Seremos capazes de proteger estes valores duradouros, dados por Deus, face à imensa pressão das influências contemporâneas? Perante uma psicologia de massas que, frequentemente baseada em ideias científicas ou pseudocientíficas, transforma estas realidades num modo de vida muito perigoso, para não dizer pecaminoso?
Estamos particularmente preocupados com a potencial desumanização da comunicação interpessoal e social. Hoje em dia, muitas pessoas optam por comunicar com máquinas em vez de outros seres humanos. E isto é compreensível: a utilização de máquinas pode ser mais eficiente, certamente mais rápida e, por vezes, até mais significativa do ponto de vista do conteúdo do que a interação humana. Por exemplo, sabemos que algumas pessoas utilizam a inteligência artificial como se fosse um psicólogo pessoal, pedindo-lhe conselhos e opiniões. Mas não nos podemos esquecer que a natureza humana e a estrutura da sociedade envolvem, acima de tudo, a ligação entre as pessoas. Se esta ligação for quebrada, a sociedade degrada-se ou até mesmo desaparece, dado que a palavra "sociedade" provém da mesma raiz de "comunidade" e "comunicação". Que mundo nos espera se as pessoas perderem a capacidade de comunicar entre si e, por conseguinte, de amar, perdoar e simpatizar?
Esta é já uma questão teológica, pois, com o desaparecimento destas qualidades e capacidades, a humanidade atravessaria um limiar para além do qual já não seria possível distinguir o bem do mal; e esta perda de discernimento marca precisamente a chegada da era do Anticristo. Como poderá o Anticristo, essa personificação do mal, vir? Só se as pessoas perderem a capacidade de distinguir entre o bem e o mal e começarem a aceitar o maligno como um grande líder e guia. Por isso, como cristãos, somos hoje chamados a reconhecer o perigo iminente e a formular, na linguagem da teologia e da Igreja, uma resposta adequada a este desafio.

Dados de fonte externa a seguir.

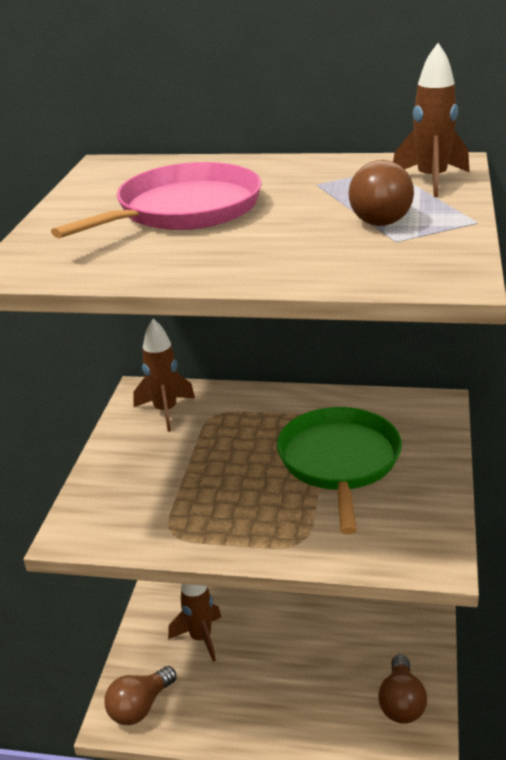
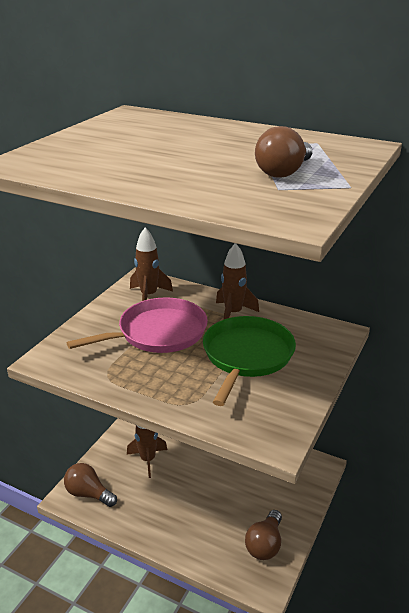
camera: 15 degrees right, 0 degrees up
pink pan [51,162,262,239] -> pink pan moved to [67,297,208,353]
brown light bulb [105,666,177,725] -> brown light bulb turned 60 degrees clockwise [64,463,117,507]
brown rocket [393,43,469,197] -> brown rocket moved to [216,243,259,319]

Quero repetir: o que ontem parecia ilusório e fantasioso tornou-se hoje realidade, parte das nossas vidas. E a Igreja, que assume a responsabilidade pelo estado espiritual dos seres humanos e da sociedade, é chamada a envolver-se plenamente nesta questão e a oferecer às pessoas uma orientação correta, razoável e convincente sobre como viver para se manterem verdadeiramente humanas nas novas condições do mundo contemporâneo.